Beim Landesparteitag der Grünen in Baden-Württemberg wird heiß diskutiert: Es geht um einen härteren Umgang mit der AfD, Solidarität mit Israel und humane Migrationspolitik.

Die Grünen-Bundesvorsitzende Ricarda Lang hat eine deutlich stärkere Auseinandersetzung mit der AfD angekündigt. "Wir müssen sie inhaltlich stellen", sagte Lang am Sonntag beim Grünen-Landesparteitag in Weingarten im Kreis Ravensburg. Die AfD stilisiere sich als Partei der kleinen Leute, dabei richte sich ihre Politik gegen diese Menschen. So wolle die Rechtsaußen-Partei das Renteneintrittsalter hochsetzen und die Gewerbesteuer abschaffen, was viele kommunale Leistungen in Gefahr bringen würde. "Die AfD ist eine unsoziale Partei, die dieses Land destabilisieren will und das werden wir nicht zulassen", so Lang. Es sei unverantwortlich, dass die AfD einen Austritt Deutschlands aus der EU und der NATO fordere.

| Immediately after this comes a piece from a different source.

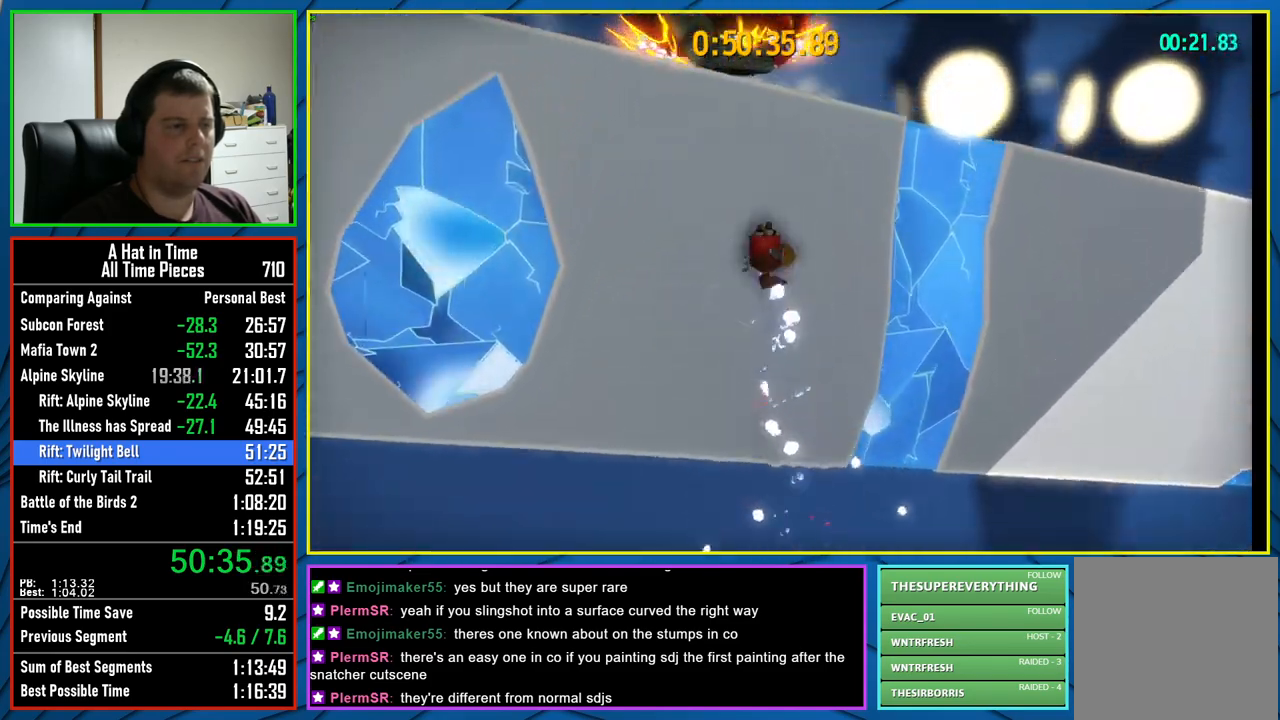
{"buttons": ["L2"], "left_stick": "down", "right_stick": "center", "events": [[367, "A", "up"], [367, "left_stick", "center"], [450, "left_stick", "down"]]}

Die AfD ist eine unsoziale Partei, die dieses Land destabilisieren will und das werden wir nicht zulassen.

Lang mahnt: "Demokratie ist unsere kritischste Infrastruktur"

Lang beklagte eine Atmosphäre der Angst im jüngsten Landtagswahlkampf in Bayern. Grüne Wahlkämpfer hätten sich teilweise nicht getraut, auf die Straße zu treten. Die Grünen-Chefin forderte: "Unter Demokraten muss klar sein: Niemand von uns darf Angst haben, für seine Politik einzustehen." Sie appellierte an die "demokratischen Parteien", sich auf drei Dinge im politischen Wettkampf zu einigen: "Respekt, Anstand und Wahrheit." Sie forderte die Grünen auf, trotz des Gegenwinds immer weiter für grüne Werte zu kämpfen. "Unsere Demokratie ist die kritischste Infrastruktur, die wir haben."

Der Grünen-Landtagsfraktionschef Andreas Schwarz will die AfD stärker inhaltlich angehen. "Die AfD ist ein trojanisches Pferd. Sie verspricht einfache Lösungen, bringt aber tatsächlich Probleme ins Haus", sagte Schwarz dem SWR.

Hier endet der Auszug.